ALERTA NA CAPITAL
Nova Canaã e Osmar Cabral estão entre bairros com maior risco de infestação pelo Aedes aegypti
Muvuca Popular
A Prefeitura de Cuiabá, por meio da Secretaria Municipal de Saúde, identificou redução no risco geral de infestação pelo Aedes aegypti na capital, mas algumas regiões ainda apresentam índices elevados e exigem atenção. O 2º Levantamento Rápido de Índices para Aedes aegypti (LIRAa) de 2026 classificou Cuiabá como de Médio Risco, enquanto sete dos 27 estratos avaliados permanecem em situação de Alto Risco.
Realizado entre os dias 26 e 29 de maio, o levantamento inspecionou 10.929 imóveis distribuídos pelos 27 estratos do município. O Índice de Infestação Predial (IIP) geral ficou em 3,4%, uma melhora em relação ao levantamento realizado no início do ano, quando Cuiabá estava classificada em Alto Risco.
Entre os pontos que mais preocupam a Vigilância em Saúde está a Região Norte, onde o Estrato 26 apresentou o maior índice de infestação da capital, com IIP de 7,0%. A área engloba bairros como Nova Canaã, Residencial Paraná, Três Barras, Colina Verde, Jardim Umuarama, Altos da Glória e 1º de Março.
Na Região Sul, o Estrato 2 registrou 6,4%, segundo maior índice do levantamento. A área inclui bairros como Osmar Cabral, São Francisco, Jardim Passaredo, Lagoa Azul, Primor das Torres e Parque Mariana, além de outros residenciais e condomínios.
Já na Região Leste, o Estrato 10 apresentou IIP de 5,9%, abrangendo bairros como Dom Aquino, Poção, Bandeirantes, Jardim Paulista e Lixeira.
Ao todo, sete dos 27 estratos analisados, o equivalente a 25,9%, estão em Alto Risco, com índice superior a 3,9%. Outros 18 estratos, correspondentes a 66,7%, estão classificados como de Médio Risco. Apenas dois estratos, que abrangem as regiões da Guia e Sucuri, apresentaram baixo risco, com índice inferior a 1%.
O levantamento também identificou os principais tipos de locais que favorecem a reprodução do mosquito. Os depósitos de água ao nível do solo, como barris e caixas d’água baixas, concentram 36,9% dos focos. Em seguida aparecem os depósitos relacionados ao lixo urbano, com 27,6%, e os depósitos móveis, como vasos de plantas, pratinhos e bebedouros, com 21%.
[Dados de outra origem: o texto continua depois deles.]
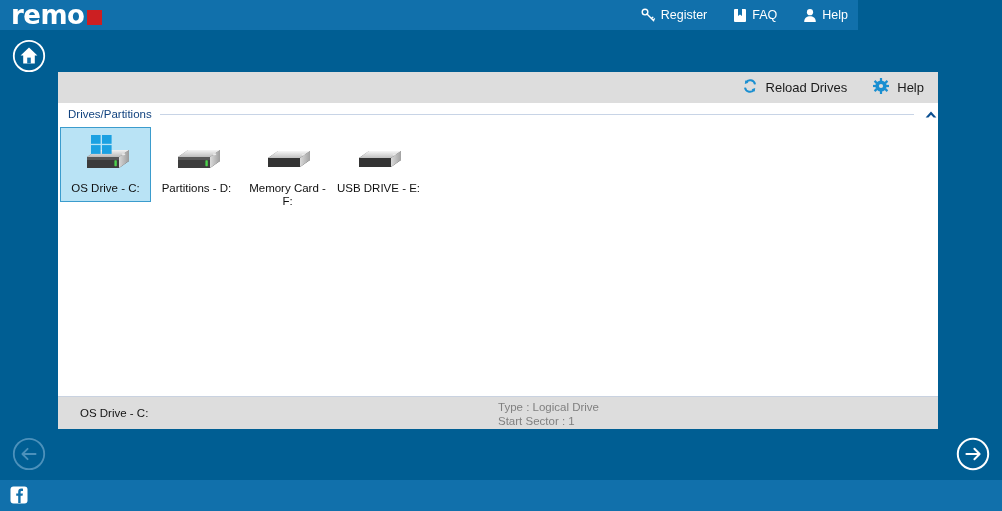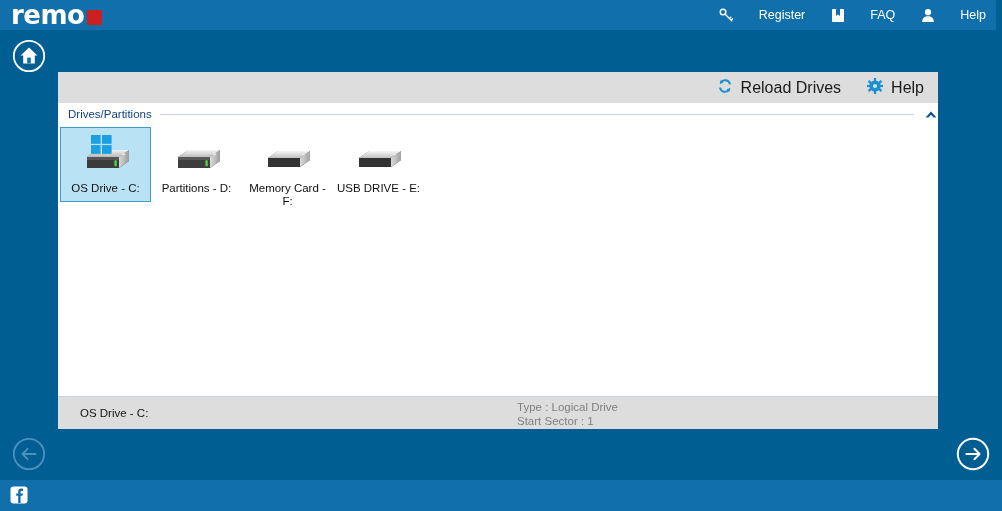"remo" .top-bar { width: 996px -> 858px }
Paralelamente ao levantamento, as equipes da Vigilância de Controle Vetorial mantêm ações de inspeção, tratamento e eliminação de criadouros. Em 2026, 673.856 imóveis já foram vistoriados em Cuiabá. As ações resultaram no tratamento de 72.284 locais, além de 81.080 depósitos tratados com larvicidas e 19.398 possíveis criadouros eliminados.
Para a secretária municipal de Saúde, Deisi Bocalom, a redução do índice geral não significa que os cuidados possam ser deixados de lado, principalmente nas áreas classificadas como de Alto Risco.
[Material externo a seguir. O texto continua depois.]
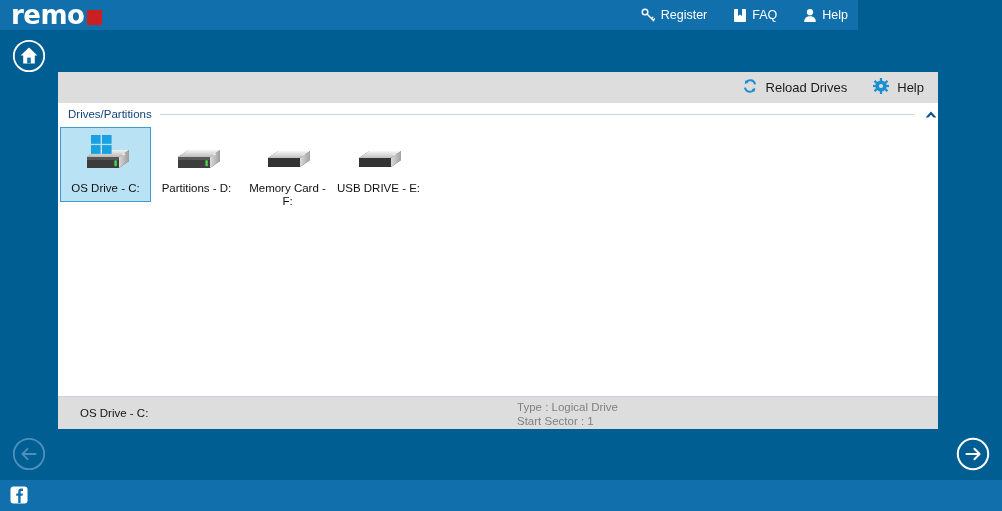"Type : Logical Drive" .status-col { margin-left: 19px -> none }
“Mesmo com a redução do risco geral de infestação, os índices registrados em algumas regiões mostram que o mosquito continua presente e exige atenção. É fundamental que os moradores façam uma vistoria frequente dentro e no entorno das casas, eliminando qualquer recipiente que possa acumular água, mantendo caixas d’água bem fechadas, limpando calhas e evitando o descarte irregular de lixo. Pequenos cuidados realizados de forma contínua são essenciais para impedir a formação de criadouros e reduzir a circulação do Aedes aegypti em Cuiabá”, destacou.
Apesar da melhora na classificação geral, a presença de áreas com índices elevados mantém o alerta para a necessidade de eliminar recipientes que possam acumular água. A Prefeitura de Cuiabá reforça que o combate ao Aedes aegypti depende da atuação contínua das equipes de vigilância e da participação da população dentro e no entorno dos imóveis.